▸ Task details:
Only the text of the entries below should appear in your exact transcription; leave out every picture.

---------- Extracted data ----------

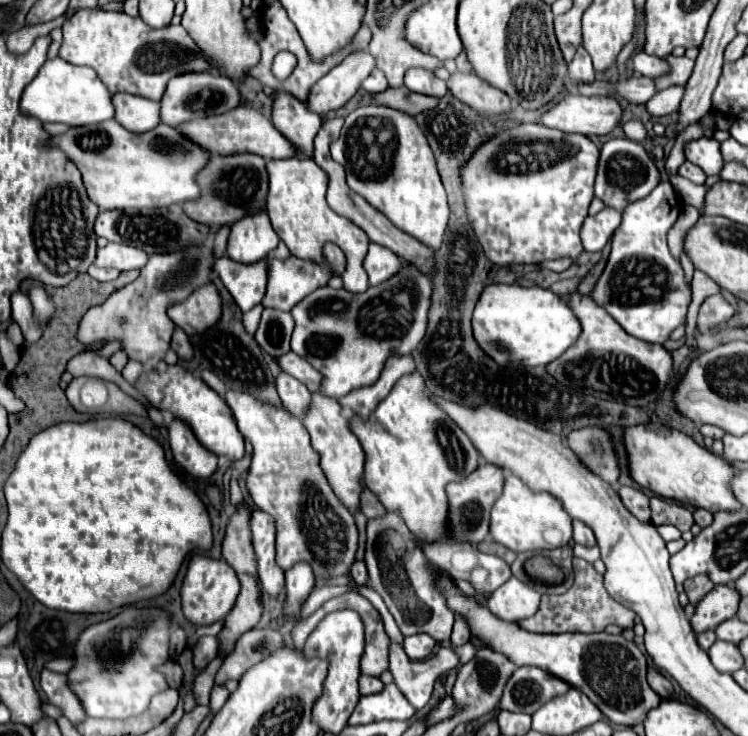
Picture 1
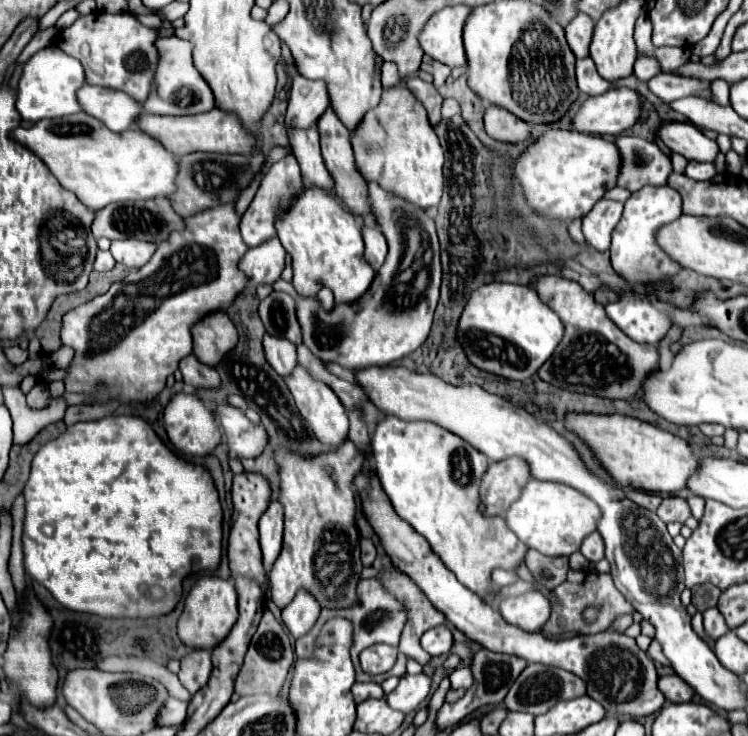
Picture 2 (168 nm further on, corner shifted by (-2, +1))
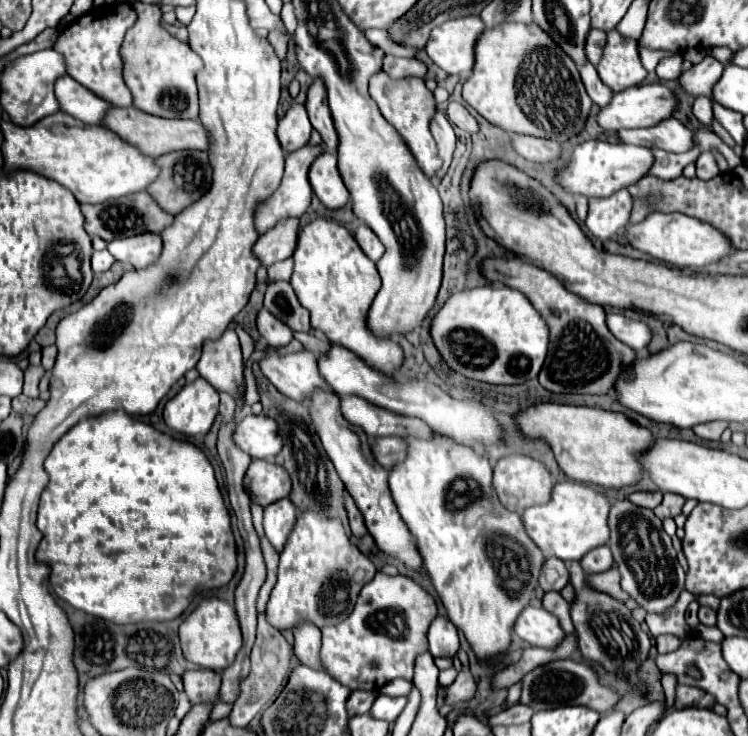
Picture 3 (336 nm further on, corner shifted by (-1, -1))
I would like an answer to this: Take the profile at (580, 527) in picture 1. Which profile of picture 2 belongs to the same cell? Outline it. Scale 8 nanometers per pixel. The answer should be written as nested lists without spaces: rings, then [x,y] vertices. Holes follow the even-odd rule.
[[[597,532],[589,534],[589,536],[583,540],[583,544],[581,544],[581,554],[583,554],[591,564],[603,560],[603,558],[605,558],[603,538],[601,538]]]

----------

▸ Written response:
Picture 1
Picture 2 (168 nm further on, corner shifted by (-2, +1))
Picture 3 (336 nm further on, corner shifted by (-1, -1))
I would like an answer to this: Take the profile at (580, 527) in picture 1. Which profile of picture 2 belongs to the same cell? Outline it. Scale 8 nanometers per pixel. The answer should be written as nested lists without spaces: rings, then [x,y] vertices. Holes follow the even-odd rule.
[[[597,532],[589,534],[589,536],[583,540],[583,544],[581,544],[581,554],[583,554],[591,564],[603,560],[603,558],[605,558],[603,538],[601,538]]]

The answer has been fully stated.